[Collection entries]
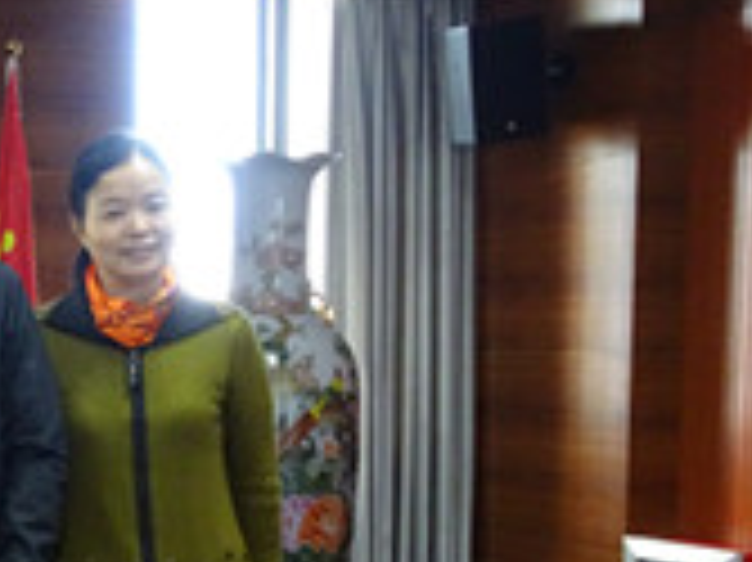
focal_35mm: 72
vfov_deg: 20.3
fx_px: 1563
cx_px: -279
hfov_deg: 23.3
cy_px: 425
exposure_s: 1/30
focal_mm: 4.1
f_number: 3.5
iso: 640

YOUR INSTRUCTIONS - Please write out every entry exactly, but skip the pictures.

ANSWER -
focal_35mm: 72
vfov_deg: 20.3
fx_px: 1563
cx_px: -279
hfov_deg: 23.3
cy_px: 425
exposure_s: 1/30
focal_mm: 4.1
f_number: 3.5
iso: 640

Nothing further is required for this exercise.